Traditional decline methods such as Arps’ rate-time relations and their variations do not work for super-tight or shale gas wells where fracture flow is dominant. Most of the production data from these wells exhibit fracture-dominated flow regimes and rarely reach late-time-flow regimes even over several years of production. Without the presence of pseudoradial and boundary-dominated flows (BDF), neither matrix permeability nor drainage area can be established. This indicates that matrix contribution is negligible compared to fracture contribution and the expected ultimate recovery (EUR) can not be based on a traditional concept of drainage area.

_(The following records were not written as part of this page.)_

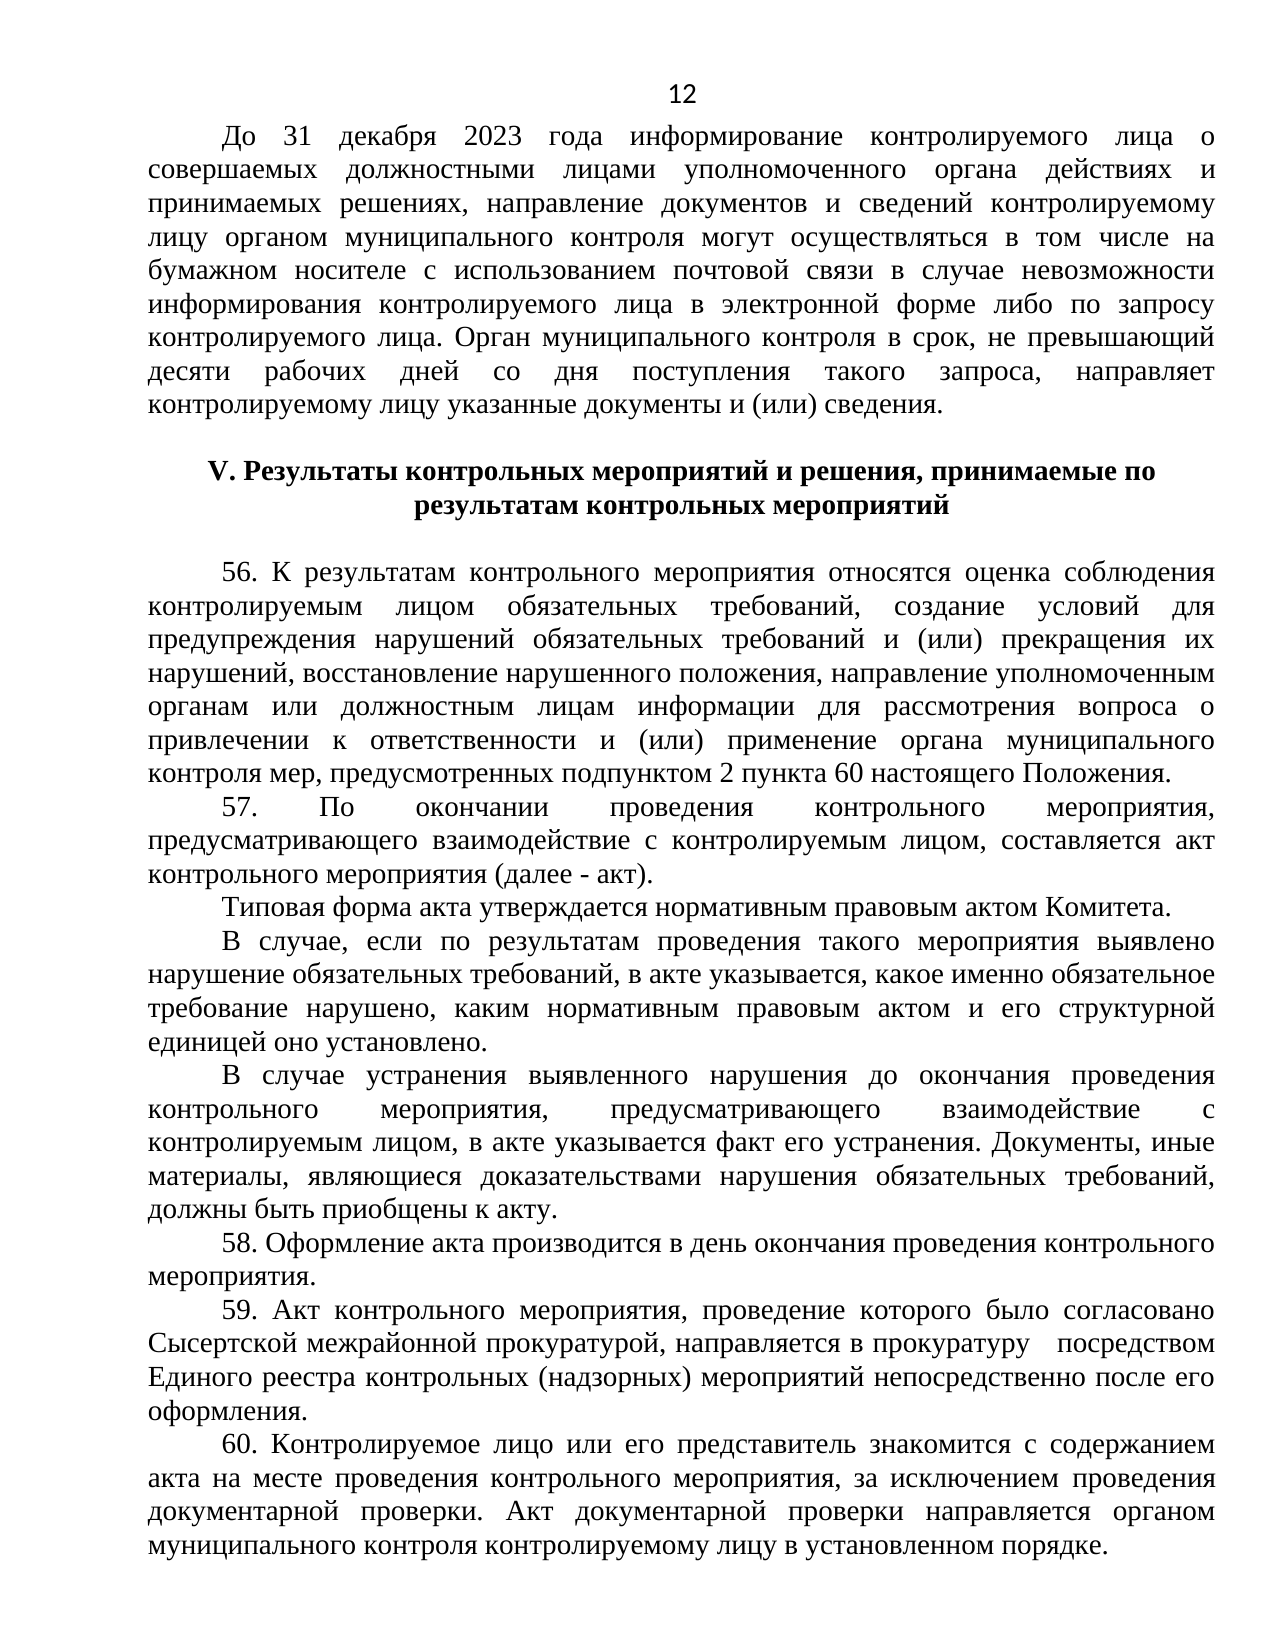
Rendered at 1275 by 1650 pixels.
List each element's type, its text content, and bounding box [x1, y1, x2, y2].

text В случае, если по результатам проведения такого мероприятия выявлено нарушение обязательных требований, в акте указывается, какое именно обязательное требование нарушено, каким нормативным правовым актом и его структурной единицей оно установлено. [148, 923, 1216, 1057]
text V. Результаты контрольных мероприятий и решения, принимаемые по результатам контрольных мероприятий [148, 453, 1216, 521]
text 60. Контролируемое лицо или его представитель знакомится с содержанием акта на месте проведения контрольного мероприятия, за исключением проведения документарной проверки. Акт документарной проверки направляется органом муниципального контроля контролируемому лицу в установленном порядке. [148, 1426, 1216, 1560]
text 57. По окончании проведения контрольного мероприятия, предусматривающего взаимодействие с контролируемым лицом, составляется акт контрольного мероприятия (далее - акт). [148, 789, 1216, 889]
text 58. Оформление акта производится в день окончания проведения контрольного мероприятия. [148, 1225, 1216, 1292]
text 56. К результатам контрольного мероприятия относятся оценка соблюдения контролируемым лицом обязательных требований, создание условий для предупреждения нарушений обязательных требований и (или) прекращения их нарушений, восстановление нарушенного положения, направление уполномоченным органам или должностным лицам информации для рассмотрения вопроса о привлечении к ответственности и (или) применение органа муниципального контроля мер, предусмотренных подпунктом 2 пункта 60 настоящего Положения. [148, 554, 1216, 789]
text 59. Акт контрольного мероприятия, проведение которого было согласовано Сысертской межрайонной прокуратурой, направляется в прокуратуру посредством Единого реестра контрольных (надзорных) мероприятий непосредственно после его оформления. [148, 1292, 1216, 1426]
text В случае устранения выявленного нарушения до окончания проведения контрольного мероприятия, предусматривающего взаимодействие с контролируемым лицом, в акте указывается факт его устранения. Документы, иные материалы, являющиеся доказательствами нарушения обязательных требований, должны быть приобщены к акту. [148, 1057, 1216, 1225]
text Типовая форма акта утверждается нормативным правовым актом Комитета. [148, 889, 1216, 923]
text До 31 декабря 2023 года информирование контролируемого лица о совершаемых должностными лицами уполномоченного органа действиях и принимаемых решениях, направление документов и сведений контролируемому лицу органом муниципального контроля могут осуществляться в том числе на бумажном носителе с использованием почтовой связи в случае невозможности информирования контролируемого лица в электронной форме либо по запросу контролируемого лица. Орган муниципального контроля в срок, не превышающий десяти рабочих дней со дня поступления такого запроса, направляет контролируемому лицу указанные документы и (или) сведения. [148, 118, 1216, 420]
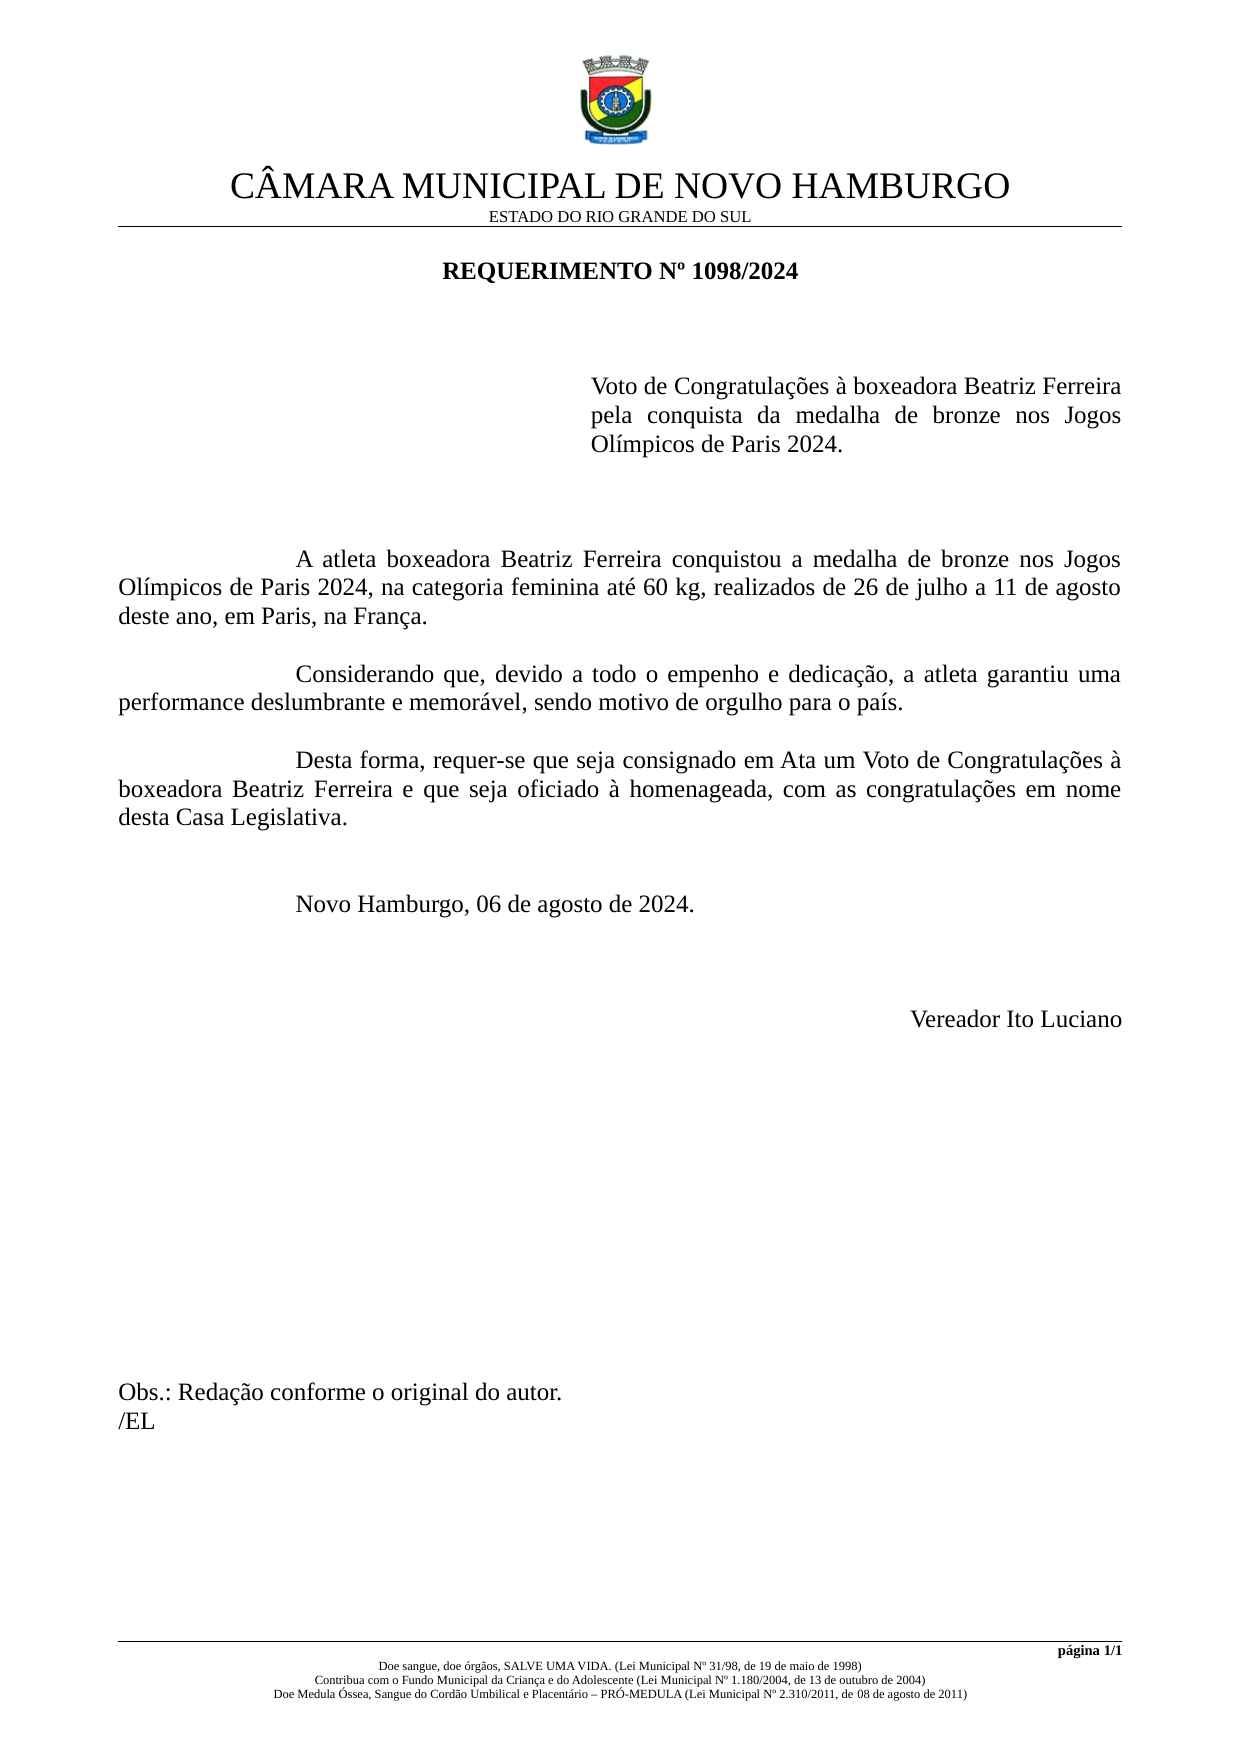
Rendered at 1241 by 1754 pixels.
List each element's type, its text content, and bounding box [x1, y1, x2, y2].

text Voto de Congratulações à boxeadora Beatriz Ferreira pela conquista da medalha de bronze nos Jogos Olímpicos de Paris 2024. [591, 371, 1122, 457]
text /EL [118, 1406, 1122, 1435]
picture [574, 48, 655, 149]
text Novo Hamburgo, 06 de agosto de 2024. [118, 889, 1122, 917]
text Obs.: Redação conforme o original do autor. [118, 1377, 1122, 1406]
text A atleta boxeadora Beatriz Ferreira conquistou a medalha de bronze nos Jogos Olímpicos de Paris 2024, na categoria feminina até 60 kg, realizados de 26 de julho a 11 de agosto deste ano, em Paris, na França. [118, 544, 1122, 630]
text REQUERIMENTO Nº 1098/2024 [118, 256, 1122, 285]
text Vereador Ito Luciano [118, 1004, 1122, 1032]
text Considerando que, devido a todo o empenho e dedicação, a atleta garantiu uma performance deslumbrante e memorável, sendo motivo de orgulho para o país. [118, 659, 1122, 716]
text Desta forma, requer-se que seja consignado em Ata um Voto de Congratulações à boxeadora Beatriz Ferreira e que seja oficiado à homenageada, com as congratulações em nome desta Casa Legislativa. [118, 745, 1122, 831]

An alternative approach is proposed to estimate EUR from wells where fracture flow is dominant and matrix contribution is negligible. To support these fracture flows, the connected fracture density of the fractured area must increase over time. This increase is possible due to local stress changes under fracture depletion. Pressure depletion within fracture networks would reactivate the existing faults or fractures, which may breach the hydraulic integrity of the shale that seals these features. If these faults or fractures are reactivated, their permeabilities will increase, facilitating enhanced fluid migration. For fracture flows at a constant flowing bottomhole pressure, a log-log plot of rate over cumulative production vs. time will yield a straight line with a unity slope regardless of fracture types. In practice, a slope of higher than unity is normally observed due to actual field operations, data approximation and flow regime changes. A rate-time or cumulative production-time relationship can be established based on the intercept and slope values of this log-log plot and initial gas rate.
Field examples from several super-tight and shale gas plays for both dry and high liquids gas production were used to test the new model. All display the predicted straight line trend, with its slope and intercept related to the type of fractured flow regimes. In other words, a certain fractured flow regime or a combination of flow types that dominate a given area or play due to its reservoir rock characteristics and/or fracture stimulation practices all produce a narrow range of intercepts and slopes. An individual well performance or EUR can be derived based on this range if the best-three-month average or the initial production rate of the well is already known or estimated.
The results show that this alternative approach is easier to use, gives a reliable EUR, and can be used to replace the traditional decline methods for unconventional reservoirs. The new approach is also able to provide statistical methods to analyze production forecasts of resource plays and to establish a range of results of these forecasts, including probability distributions of reserves in terms of P90 (lower side) to P10 (higher side).